The Crouch reference was made at least half in jest, as McKay is not nearly so tall as the Englishman. But the 20-year-old is entirely serious about his willingness to do anything he can to help Hearts, even if he knows that the primary task this afternoon is likely to be preventing goals at one end rather than banging them in at the other.

“It’s a difficult one after losing 7-0 to Celtic in the last game,” he continued. “At Tynecastle we tried to go for it a wee bit and with the way Celtic played, it was the wrong game plan. They 
exploited the spaces between us and punished us, so we have a different game plan for this match.

“We’ll do what we were doing at the start of the season. We were a difficult team to break down and we didn’t lose many goals.

“We were fighting and we were hungry. We were an arrogant young side. We still are, but we just lost a bit of faith and belief.”

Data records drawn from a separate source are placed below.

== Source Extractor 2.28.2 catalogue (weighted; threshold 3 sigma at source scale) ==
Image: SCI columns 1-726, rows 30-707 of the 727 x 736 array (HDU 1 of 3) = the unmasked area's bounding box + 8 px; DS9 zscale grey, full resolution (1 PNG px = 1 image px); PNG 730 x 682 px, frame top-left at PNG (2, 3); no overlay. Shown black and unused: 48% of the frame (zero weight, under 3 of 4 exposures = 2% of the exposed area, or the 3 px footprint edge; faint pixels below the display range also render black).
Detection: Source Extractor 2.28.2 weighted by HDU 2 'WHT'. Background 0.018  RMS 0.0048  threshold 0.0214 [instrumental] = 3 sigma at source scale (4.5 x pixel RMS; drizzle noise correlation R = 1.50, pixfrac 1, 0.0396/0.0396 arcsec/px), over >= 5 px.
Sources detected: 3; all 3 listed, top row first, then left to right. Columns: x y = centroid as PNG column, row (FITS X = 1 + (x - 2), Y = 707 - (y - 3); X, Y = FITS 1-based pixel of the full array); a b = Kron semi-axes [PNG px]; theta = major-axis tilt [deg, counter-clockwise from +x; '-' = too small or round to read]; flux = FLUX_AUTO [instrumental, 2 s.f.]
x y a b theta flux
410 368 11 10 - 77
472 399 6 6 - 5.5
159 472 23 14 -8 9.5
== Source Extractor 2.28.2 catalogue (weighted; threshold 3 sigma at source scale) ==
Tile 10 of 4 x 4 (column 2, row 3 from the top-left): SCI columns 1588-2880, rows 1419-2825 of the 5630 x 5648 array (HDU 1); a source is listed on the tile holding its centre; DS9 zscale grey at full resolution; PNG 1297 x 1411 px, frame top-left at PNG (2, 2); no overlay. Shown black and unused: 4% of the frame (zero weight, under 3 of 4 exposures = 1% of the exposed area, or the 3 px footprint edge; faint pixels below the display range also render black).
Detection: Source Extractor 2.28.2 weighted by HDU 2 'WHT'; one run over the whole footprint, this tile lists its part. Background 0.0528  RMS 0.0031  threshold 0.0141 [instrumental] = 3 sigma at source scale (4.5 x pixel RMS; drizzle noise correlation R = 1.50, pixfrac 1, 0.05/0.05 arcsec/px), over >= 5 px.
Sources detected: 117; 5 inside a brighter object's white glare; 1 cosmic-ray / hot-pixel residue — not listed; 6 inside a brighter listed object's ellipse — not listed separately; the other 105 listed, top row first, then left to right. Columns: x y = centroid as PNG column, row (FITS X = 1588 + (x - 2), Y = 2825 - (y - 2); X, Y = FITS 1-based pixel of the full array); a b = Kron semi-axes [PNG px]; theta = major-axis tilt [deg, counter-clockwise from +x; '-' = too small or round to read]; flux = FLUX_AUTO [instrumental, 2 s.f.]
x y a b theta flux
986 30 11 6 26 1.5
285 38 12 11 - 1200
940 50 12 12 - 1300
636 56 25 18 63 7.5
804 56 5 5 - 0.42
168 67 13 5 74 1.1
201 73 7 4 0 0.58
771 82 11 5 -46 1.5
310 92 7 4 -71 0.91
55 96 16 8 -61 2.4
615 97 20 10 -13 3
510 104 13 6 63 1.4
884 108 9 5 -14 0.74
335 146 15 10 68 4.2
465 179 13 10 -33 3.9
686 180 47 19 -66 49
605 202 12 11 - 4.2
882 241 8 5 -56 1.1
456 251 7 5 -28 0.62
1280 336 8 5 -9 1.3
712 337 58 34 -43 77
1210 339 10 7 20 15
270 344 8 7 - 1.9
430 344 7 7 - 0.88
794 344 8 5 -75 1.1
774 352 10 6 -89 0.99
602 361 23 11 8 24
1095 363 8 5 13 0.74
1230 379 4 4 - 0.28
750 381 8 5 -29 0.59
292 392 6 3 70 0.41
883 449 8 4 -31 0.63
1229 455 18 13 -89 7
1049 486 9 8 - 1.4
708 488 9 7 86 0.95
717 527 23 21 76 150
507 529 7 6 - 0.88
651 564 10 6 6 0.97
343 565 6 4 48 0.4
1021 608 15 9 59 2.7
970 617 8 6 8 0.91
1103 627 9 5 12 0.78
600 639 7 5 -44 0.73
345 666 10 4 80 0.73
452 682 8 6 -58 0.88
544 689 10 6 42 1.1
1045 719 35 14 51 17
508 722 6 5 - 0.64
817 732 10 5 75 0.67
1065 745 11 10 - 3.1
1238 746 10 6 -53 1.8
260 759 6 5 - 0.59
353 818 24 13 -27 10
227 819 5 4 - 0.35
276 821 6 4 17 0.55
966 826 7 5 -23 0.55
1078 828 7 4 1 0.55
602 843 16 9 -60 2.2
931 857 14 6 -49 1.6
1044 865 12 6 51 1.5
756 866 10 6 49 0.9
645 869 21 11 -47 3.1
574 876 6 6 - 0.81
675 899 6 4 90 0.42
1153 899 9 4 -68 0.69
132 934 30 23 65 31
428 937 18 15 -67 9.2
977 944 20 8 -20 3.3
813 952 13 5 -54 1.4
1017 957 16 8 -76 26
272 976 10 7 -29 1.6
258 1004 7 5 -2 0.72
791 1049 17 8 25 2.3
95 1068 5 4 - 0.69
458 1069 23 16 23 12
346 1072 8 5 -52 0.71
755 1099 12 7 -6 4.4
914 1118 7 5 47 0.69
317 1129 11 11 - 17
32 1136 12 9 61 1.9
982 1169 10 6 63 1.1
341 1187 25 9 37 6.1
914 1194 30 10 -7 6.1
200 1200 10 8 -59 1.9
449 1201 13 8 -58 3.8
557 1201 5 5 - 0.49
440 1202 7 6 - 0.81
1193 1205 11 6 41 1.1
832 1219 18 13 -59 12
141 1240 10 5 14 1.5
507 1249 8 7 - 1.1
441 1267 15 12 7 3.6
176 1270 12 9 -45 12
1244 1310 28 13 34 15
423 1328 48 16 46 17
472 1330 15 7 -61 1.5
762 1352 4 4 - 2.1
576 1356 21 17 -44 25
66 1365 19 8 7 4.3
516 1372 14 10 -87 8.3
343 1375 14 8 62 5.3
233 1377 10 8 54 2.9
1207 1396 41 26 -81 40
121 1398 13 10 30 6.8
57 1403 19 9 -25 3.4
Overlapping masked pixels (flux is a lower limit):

McKay came on for the second half of the Scottish Cup match at Tynecastle three weeks ago, with Dylan McGowan moving up to a position just in front of the back four. By that time the home team were 5-0 down, and McKay remembers being bewildered by the way in which Celtic were cutting his team-mates apart.

“I was sitting on the bench for the first half of the 7-0 defeat puffing my cheeks, wondering what was going on. Celtic played some wonderful stuff. We weren’t particularly bad, but they were unbelievable. I’ve been involved in some results that haven’t been great, but you need to have faith. We have to believe that we can stay in this league.

“At the start of the season I was playing well. I dipped in form a bit and in football you get papped out the team when that happens. It’s difficult when you’re working hard and not getting the 
rewards. That’s when you need to show character.”

McKay has character: that much is beyond doubt – at whichever end of the pitch he will be invited to show it.